▸ Faça isto:
Dê continuidade ao texto sobre a reforma tributária, começando logo após a última frase apresentada.

Com a missão de garantir a promulgação da reforma tributária ainda neste ano, deputados avaliam fatiar o texto aprovado na quarta-feira (8) pelos senadores. A manobra divide opiniões dentro do Congresso e da própria equipe do governo, mas aparece como uma alternativa diante da previsão de novas mudanças a serem feitas na Câmara e do tempo curto para cumprir o prazo estipulado.

A aprovação da reforma tributária ainda em 2023 é pretensão tanto do governo federal quanto dos presidentes do Senado, Rodrigo Pacheco (PSD-MG), e da Câmara, Arthur Lira (PP-AL). No entanto, a matéria só deve começar a ser rediscutida pelos deputados na semana de 20 de novembro — após o feriado de Proclamação da República, em 15 de novembro — e dividirá espaço com as análises do projeto da Lei de Diretrizes Orçamentárias (LDO) e dos vetos durante sessão do Congresso agendada para 23 de novembro.

Mesmo com as restrições, Lira prevê a promulgação ainda neste mês, mas, para isso, considera fatiar a proposta de emenda à Constituição (PEC) da reforma. "A Câmara terá que se pronunciar sobre o que o Senado fez. Isso é um fato. O que não impede que, se 90% do texto for comum, esses 90% sejam promulgados, e a gente fica a decidir se esses 10%, se a Câmara aceita", disse o presidente, na terça (6).

Após a fala de Lira, o relator da proposta no Senado, senador Eduardo Braga (MDB-AM), sinalizou ser contra o fatiamento, ao avaliar que a medida "vai depender muito do tamanho do consenso que acontecer, sob pena de termos uma inviabilidade da aplicação do sistema tributário".

▸ Itens armazenados:
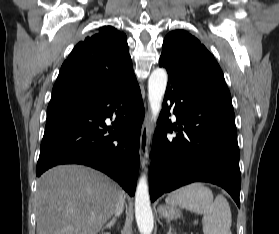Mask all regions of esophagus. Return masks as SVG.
<instances>
[{
    "label": "esophagus",
    "instance_id": "34e87169",
    "mask_svg": "<svg viewBox=\"0 0 279 234\" xmlns=\"http://www.w3.org/2000/svg\"><path fill=\"white\" fill-rule=\"evenodd\" d=\"M151 140V124L149 114L147 113L141 128L140 135V161L143 169H147L149 160V146Z\"/></svg>",
    "mask_w": 279,
    "mask_h": 234
}]
</instances>
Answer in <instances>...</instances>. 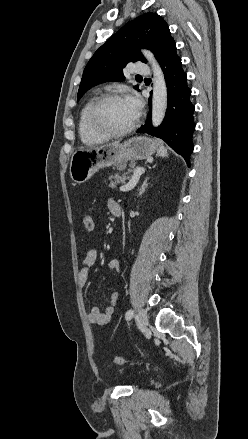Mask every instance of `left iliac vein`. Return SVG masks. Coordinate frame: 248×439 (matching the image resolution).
Masks as SVG:
<instances>
[{
	"mask_svg": "<svg viewBox=\"0 0 248 439\" xmlns=\"http://www.w3.org/2000/svg\"><path fill=\"white\" fill-rule=\"evenodd\" d=\"M136 320L142 328H146L148 326V317L144 309H140L138 311V314L136 315Z\"/></svg>",
	"mask_w": 248,
	"mask_h": 439,
	"instance_id": "1",
	"label": "left iliac vein"
}]
</instances>
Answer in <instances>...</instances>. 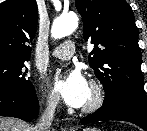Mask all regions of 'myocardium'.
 I'll return each instance as SVG.
<instances>
[{
  "instance_id": "1",
  "label": "myocardium",
  "mask_w": 147,
  "mask_h": 131,
  "mask_svg": "<svg viewBox=\"0 0 147 131\" xmlns=\"http://www.w3.org/2000/svg\"><path fill=\"white\" fill-rule=\"evenodd\" d=\"M90 90L92 97L90 101L84 104L82 107V112L87 114L99 110L104 105L106 99L105 88L99 80L92 79L90 81Z\"/></svg>"
}]
</instances>
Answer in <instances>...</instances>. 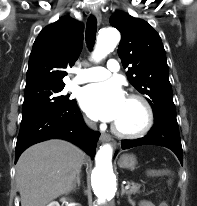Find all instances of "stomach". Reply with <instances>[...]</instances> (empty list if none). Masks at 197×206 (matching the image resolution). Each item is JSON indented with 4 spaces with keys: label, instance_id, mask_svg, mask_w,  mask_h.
I'll return each instance as SVG.
<instances>
[{
    "label": "stomach",
    "instance_id": "obj_1",
    "mask_svg": "<svg viewBox=\"0 0 197 206\" xmlns=\"http://www.w3.org/2000/svg\"><path fill=\"white\" fill-rule=\"evenodd\" d=\"M118 165L124 169L134 170L137 165V159L134 155L124 154L119 158Z\"/></svg>",
    "mask_w": 197,
    "mask_h": 206
}]
</instances>
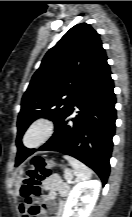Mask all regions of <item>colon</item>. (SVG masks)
<instances>
[{
  "label": "colon",
  "mask_w": 132,
  "mask_h": 217,
  "mask_svg": "<svg viewBox=\"0 0 132 217\" xmlns=\"http://www.w3.org/2000/svg\"><path fill=\"white\" fill-rule=\"evenodd\" d=\"M51 168L52 163L41 156H35L31 159L21 186V195L25 199L39 195L41 182L50 175ZM39 213V206H32L29 209V217H37Z\"/></svg>",
  "instance_id": "obj_1"
}]
</instances>
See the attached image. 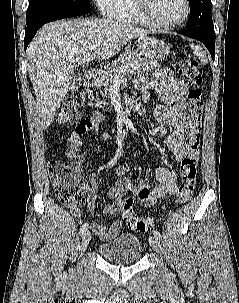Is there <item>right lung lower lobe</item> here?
<instances>
[{
	"label": "right lung lower lobe",
	"mask_w": 239,
	"mask_h": 303,
	"mask_svg": "<svg viewBox=\"0 0 239 303\" xmlns=\"http://www.w3.org/2000/svg\"><path fill=\"white\" fill-rule=\"evenodd\" d=\"M90 8H60V9H45L39 12H35L30 16H26V32L24 38V48L26 50L28 44L35 36L37 30L44 24L59 20L62 18H68L72 16L84 15L90 12Z\"/></svg>",
	"instance_id": "obj_1"
}]
</instances>
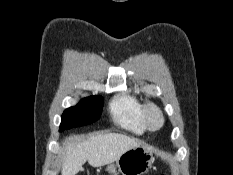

▸ Resultado da tarefa:
Por ser uma PEC, o texto deve ficar indo e voltando de uma Casa a outra até que haja consenso. O fatiamento, portanto, serve como uma estratégia para validar apenas a parte em comum entre o Senado e a Câmara.

A análise do ministro da Fazenda, Fernando Haddad, é que não será necessário o fatiamento, mas ele alertou para o fato de que, se isso ocorrer, é preciso manter a "espinhal dorsal" da proposta, que seria a simplificação da tributação brasileira, não cumulatividade de impostos, além da desoneração do investimento, da exportação e da cesta básica.


"Eu não acredito que vai precisar", disse Haddad após a aprovação da matéria no Senado. No entanto, alegou que a Câmara tem autonomia para mudar o texto. "Aquilo que for comum às duas Casas pode ser promulgado. Aquilo que não for comum fica para outra oportunidade", admitiu.


Já o ministro da Secretaria de Relações Institucionais, Alexandre Padilha, avaliou que o mecanismo "é uma hipótese que sempre existiu, já foi feita em outros momentos".


"Estávamos muito dedicados a concluir a votação da reforma tributária no Senado", disse Padilha, ao afirmar que as alterações feitas pelos senadores "foram as necessárias" para garantir votos suficientes para a aprovação.


A articulação de Padilha está voltada agora para a Câmara e será feita em conjunto com o deputado Aguinaldo Ribeiro (PP-PB), relator da matéria na Casa. Ribeiro admitiu a possibilidade de fatiamento, mas disse que é necessário, primeiro, fazer uma avaliação do texto aprovado no Senado.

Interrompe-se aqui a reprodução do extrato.